The tempo of brain development
Why do some regions of the brain grow more than others? A recent discovery by Denis Jabaudon's laboratory shows that mitochondria – the energy powerhouses of our cells – influence the tempo at which neurons are born. And this tempo is not insignificant; it could play a role in psychiatric disorders.
Denis Jabaudon, professor and director of the Department of Basic Neurosciences at the Faculty of Medicine and member of its Synapsy Center for Neuroscience and Mental Health Research, leads a laboratory exploring the genetic mechanisms that orchestrate the generation of neurons and their integration into functional circuits during development. “Studying neurogenesis is a fundamental challenge”, explains Denis Jabaudon, “because, unlike other cells in the body, neurons produced during development accompany us throughout our lives.” Any alteration at this critical stage can therefore have lasting, even irreversible, repercussions.
But a new area of research has recently emerged: the tempo of brain development. By mapping the birth of neurons in mice, his team has identified a factor in brain formation that had previously been little explored: the role of mitochondria in regulating neurogenesis over time.
The first steps of the nervous system
Early in embryonic development progenitor cells proliferate to give rise to several types of specialised cells, such as neurons or glial cells. In mammals, the progenitor cells destined to form brain structures initially organise themselves into three morphologically similar vesicles: the forebrain, midbrain, and hindbrain. However, at the end of gestation, these once homogeneous structures give rise to brain regions of strikingly different sizes, with the forebrain having by far the biggest size: it gives rise to the cerebral cortex, a key structure of our species allowing us a conscious perception of the outside world.

##############################

▸ **Problem 1**:
According to the article on the tempo of brain development, which of the three early brain vesicles gives rise to the cerebral cortex?
▸ **Problem 2**:
Continue the article on the tempo of brain development, starting after its final sentence about the cerebral cortex.

##############################

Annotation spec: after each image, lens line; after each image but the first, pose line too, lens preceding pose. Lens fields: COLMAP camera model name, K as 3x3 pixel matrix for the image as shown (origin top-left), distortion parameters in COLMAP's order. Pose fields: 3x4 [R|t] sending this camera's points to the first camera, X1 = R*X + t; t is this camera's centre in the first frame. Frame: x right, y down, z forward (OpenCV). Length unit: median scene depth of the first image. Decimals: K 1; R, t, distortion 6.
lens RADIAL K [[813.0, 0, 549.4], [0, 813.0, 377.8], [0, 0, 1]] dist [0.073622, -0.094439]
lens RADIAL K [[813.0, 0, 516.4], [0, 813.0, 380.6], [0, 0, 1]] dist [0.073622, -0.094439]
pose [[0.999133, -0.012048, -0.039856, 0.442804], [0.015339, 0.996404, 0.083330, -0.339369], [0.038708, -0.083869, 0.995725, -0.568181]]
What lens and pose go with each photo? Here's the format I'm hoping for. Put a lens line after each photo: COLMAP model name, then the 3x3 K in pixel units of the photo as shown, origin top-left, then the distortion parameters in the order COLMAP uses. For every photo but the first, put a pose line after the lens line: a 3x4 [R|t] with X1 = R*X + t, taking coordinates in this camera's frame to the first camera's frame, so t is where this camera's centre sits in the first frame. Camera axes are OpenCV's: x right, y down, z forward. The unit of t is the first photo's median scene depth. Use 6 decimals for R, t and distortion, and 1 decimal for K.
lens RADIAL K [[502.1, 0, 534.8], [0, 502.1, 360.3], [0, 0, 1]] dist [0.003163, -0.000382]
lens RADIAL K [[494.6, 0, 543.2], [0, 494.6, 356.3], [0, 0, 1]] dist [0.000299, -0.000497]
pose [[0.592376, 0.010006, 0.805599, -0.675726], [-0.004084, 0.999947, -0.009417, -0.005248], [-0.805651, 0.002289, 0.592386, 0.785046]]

##############################

▸ **Response 1**:
The forebrain.

▸ **Response 2**:
By tracing the temporal evolution of progenitor cells in these three vesicles, Denis Jabaudon's team observed that, despite a common start in the development of the three vesicles, the hindbrain is characterised by cell division of progenitor cells resulting mainly in two neurons. Neurogenesis therefore occurs briefly and intensely. Conversely, in the forebrain, progenitor cells divide more often into one progenitor cell and one neuron, allowing the pool of progenitor cells to be maintained over time.
Mitochondria, the conductors of neurogenesis
To understand where this difference comes from, the laboratory looked at the genetic profile of progenitor cells from the three brain vesicles. In regions where neurogenesis occurs over a long period of time, this analysis revealed high expression of FAM210B, a mitochondrial protein that regulates the energy function of cells. To confirm the link between the gene and the observation, Denis Jabaudon's team inhibited FAM210B in vivo in these regions. Neurogenesis accelerated and total neuron production decreased. Conversely, activating this gene in regions where it is not normally expressed led to longer neurogenesis and a greater number of neurons than expected.
Denis Jabaudon explains: “The FAM210B gene modifies the metabolism generated by mitochondria. Mitochondria that express it are associated with slower energy metabolism, which produces more lactate. This type of metabolism promotes divisions that produce one to two progenitor cells.” This mechanism therefore maintains the reservoir of progenitor cells and promotes more consistent neuronal production.
A risk of cacophony
However, these results highlight a little-known vulnerability of the brain: its need to respect the tempo specific to each region to develop properly. Even a slight delay can lead to an imbalance in the formation of brain regions and their connections. For Denis Jabaudon, this is where this work ties in with another of his laboratory's research theme: understanding how neurons organize themselves into coherent circuits. “The brain cannot just make the right neurons,” he explains. “It also has to produce them at the right time so that connections are established with precision.”
Disruptions in this timing could explain certain forms of psychiatric disorders, where brain circuits appear intact but function in a disorganised manner. This discovery thus opens up a new avenue of inquiry: what if these disorders arise from a temporal cacophony rather than a structural defect?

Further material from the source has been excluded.